Visitation and support are two different things. In Illinois if the custodial parent interferes with visitation they can be charged with a crime. If its joint custody then it can be contempt of court. Judges really get ticked to see kids put in the middle of fights between parents.

Kevin

Anne Summers's picture

Curious---what exactly is the other parent charged with? What is the crime called---for example breaking into someone's home is a B&E? Just wondering if we can track something like that down here and use it next time. Smile

Candice's picture

when he was in his early 20's. He had a daughter shortly after his 18th birthday. Within 6 months of her birth, he and his gf broke up, and from that day forward she completely alienated him from her life. He took her to court, and won his parental/visiation rights, but everytime he showed up to the meeting spot to exchange his daughter, either the mother just wouldn't show up or she wouldn't stop, created a car chase and just pretended like he wasn't there.

One day she offered to him to released his parental rights so that her new husband could adopt his daughter. He saw no other way. He split the cost with her, and signed over his parental rights to her adoptive father. 3 years ago, we saw the mother in a bar since she is now divorced from the adoptive father, and decided to try to talk trash to my dh. 15 years later, she still is resentful of dh doing exactly what she wanted: giving up his parental rights. She is a person that will never be happy.

I think every situation is different, and it's painful no matter who is involved. Your sd knows her father and did have a relationship and I think that is very heavy weight on not to do it. I would say if she were younger and had a step dad wanting to adopt her then go for it.

Have you guys tried mediation to get bm to realize dad is important?

Candice

Anne Summers's picture

Actually there is no other "father-figure" in my SD's life other than DH.

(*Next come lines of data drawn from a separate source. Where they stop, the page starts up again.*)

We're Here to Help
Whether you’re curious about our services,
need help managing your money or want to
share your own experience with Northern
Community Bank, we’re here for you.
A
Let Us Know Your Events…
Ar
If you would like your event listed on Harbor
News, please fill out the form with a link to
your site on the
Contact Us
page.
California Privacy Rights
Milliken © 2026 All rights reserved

BM has not remarried nor has a steady boyfriend. Although according to SD, BM has a male friend come over after SD is in bed and SD is not allowed to get out of bed while he is there. You draw the conclusion.

I, nor my DH, are really hip to the idea of giving up his parental rights. However he has mentioned it a few times, especially when BM refuses visitation. DH figures if BM actually gets to the point where she completely refuses visitation then what is the point to maintain his parental rights.

Mediation---Yep, they went to mediation in Nov 2005 to come to a compromise. They did. BM was abiding by it until her attorney finally broke down, told her the truth that she would not be getting the $800+ in CS every month and instead would be getting less than what she gets now (which currently is about $424 per month). BM flipped and refused DH to have the visitation that was outlined in the mediation agreement. We went to court to get the mediation agreement into a legal binding court order but only to be told that NOTHING in mediation mattered! In SC, if one party (or both) disagree with mediation resolution he/she do not have to abide by it nor can anything from mediation be talked about in court?!?!?

It's irritating this whole silly mess.

Anon's picture

I would just say take her to court to enforce the visitation, especially if you are paying child support. The only way out of child support is for your dh legally signing off but many bms won't allow that because they want the child support. We got the child support lower, and we hardly ever saw the kid and when they get older a lot of times the kids don't want to visit even when there is a good relationship. They just want to be around their friends, school and bms family. If you don't have to pay that much support I probably wouldn't care and let bm deal with the child on her own. Sometimes peace and quiet sounds more appealing to me.